I have never read any paper/book about this case of resistor calculation.
This is an RC circuit. Every RC circuit has its time constant t=RC, and the capacitor is considered to be fully charged (from 0) or discharged (from full) in the duration of 4RC.
So, in my opinion, there are some matters here you have to take into accounts:
- For simple calculation, you can suppose the curve of voltage drop on R when C charging is linear, maximum = 400V when starting charging, and 0V when fully charged.
So, the average voltage drop on R: Vr = (400 + 0)/2 = 200V
And the average dissipation on R: Pr= 200V^2/1000 ohm = 40W.
- The charging time: = 4RC = 4*1000ohm*0.00000022Farad = 0.00088sec # 1ms.
Or: R will dissipate a average wattage of 40W in 1ms.
With the above calculation, any wattage of R should be satisfied since the time duration is fairly short.

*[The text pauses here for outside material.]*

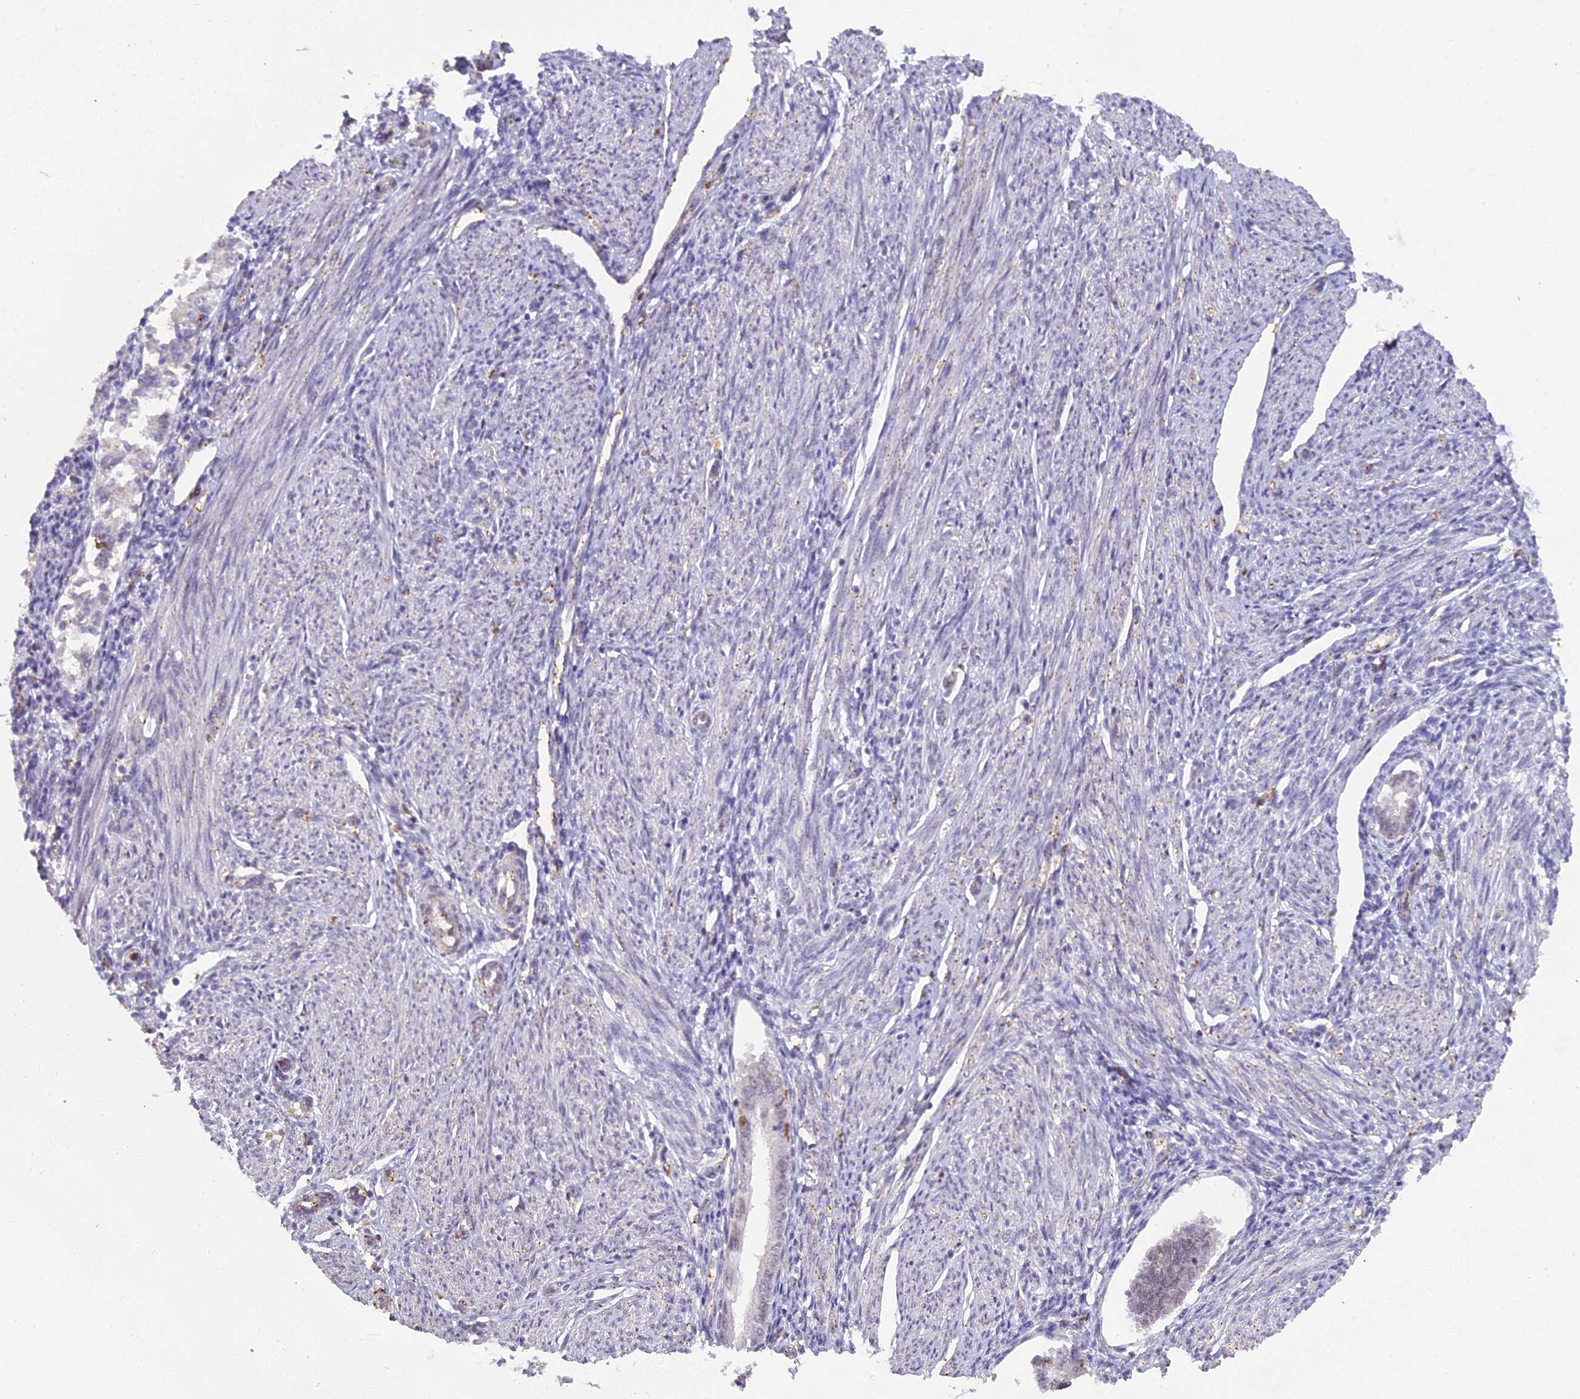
{"staining": {"intensity": "negative", "quantity": "none", "location": "none"}, "tissue": "endometrium", "cell_type": "Cells in endometrial stroma", "image_type": "normal", "snomed": [{"axis": "morphology", "description": "Normal tissue, NOS"}, {"axis": "topography", "description": "Uterus"}, {"axis": "topography", "description": "Endometrium"}], "caption": "Micrograph shows no significant protein positivity in cells in endometrial stroma of normal endometrium. (Stains: DAB (3,3'-diaminobenzidine) IHC with hematoxylin counter stain, Microscopy: brightfield microscopy at high magnification).", "gene": "BLNK", "patient": {"sex": "female", "age": 48}}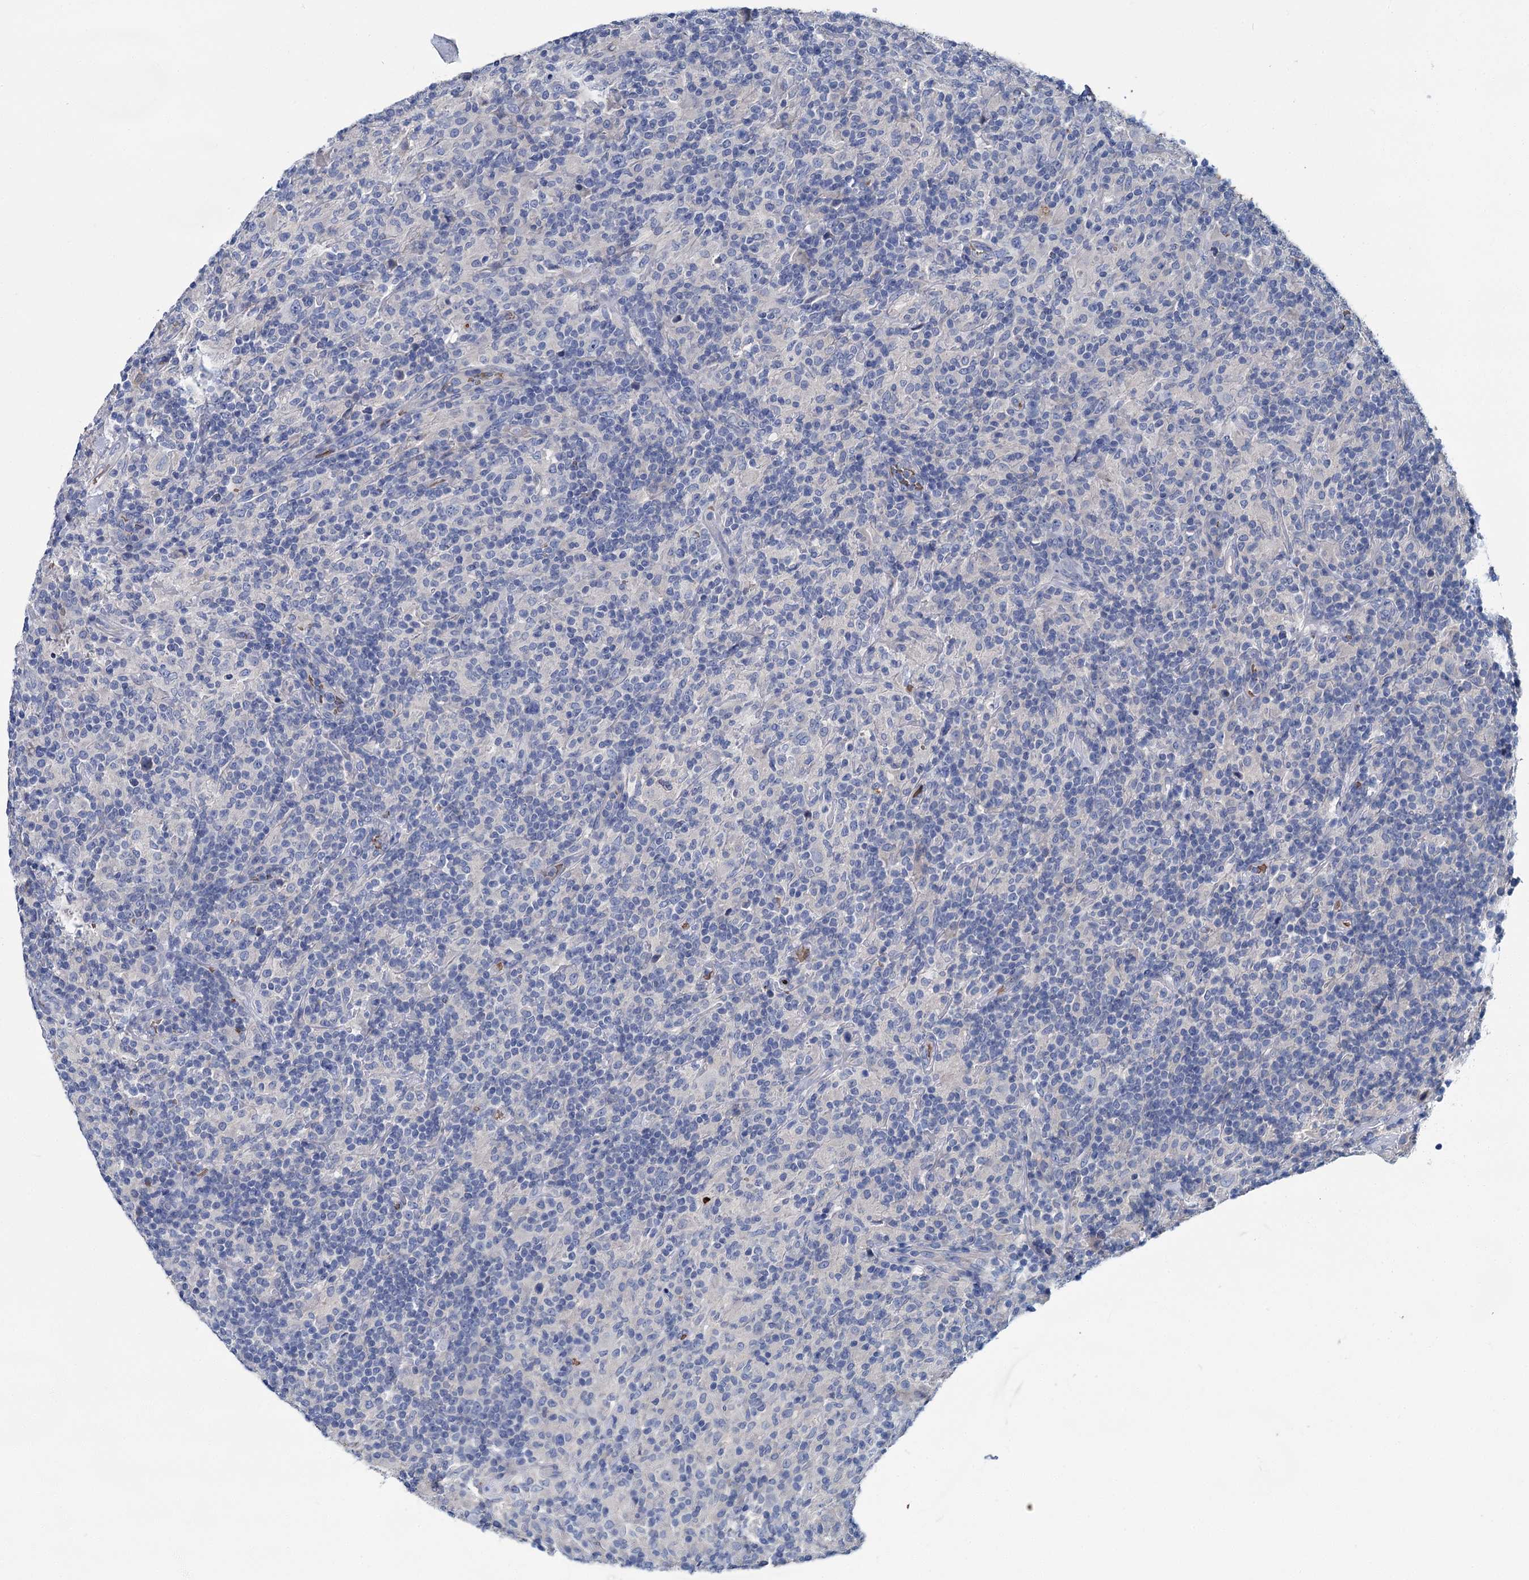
{"staining": {"intensity": "negative", "quantity": "none", "location": "none"}, "tissue": "lymphoma", "cell_type": "Tumor cells", "image_type": "cancer", "snomed": [{"axis": "morphology", "description": "Hodgkin's disease, NOS"}, {"axis": "topography", "description": "Lymph node"}], "caption": "DAB (3,3'-diaminobenzidine) immunohistochemical staining of Hodgkin's disease reveals no significant staining in tumor cells.", "gene": "ATG2A", "patient": {"sex": "male", "age": 70}}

- However, there is an important thing you have to consider: the maximum current allowed for the bonded contacts of the resistor/capacitor (component leads bond to resistor body or capacitor plates). This parameter is not informed by the component manufacturers for the common parts. In general, capacitor is made to survive with the current at its capacitance. And the resistor, the bigger size, the better conducting. That is why your 5W or 10W resistors died, they can only afford sqrt 5W/1000ohm = 0.07A max. or sqrt 10W/1000ohm = 0.1A max. while the maximum current in circuit = 400V/1000oym = 0.4A.
So, my opinion is you should use the resistor of 40W at least, 50W as good in your circuit and experience.
Just to discuss with you.
nguyennam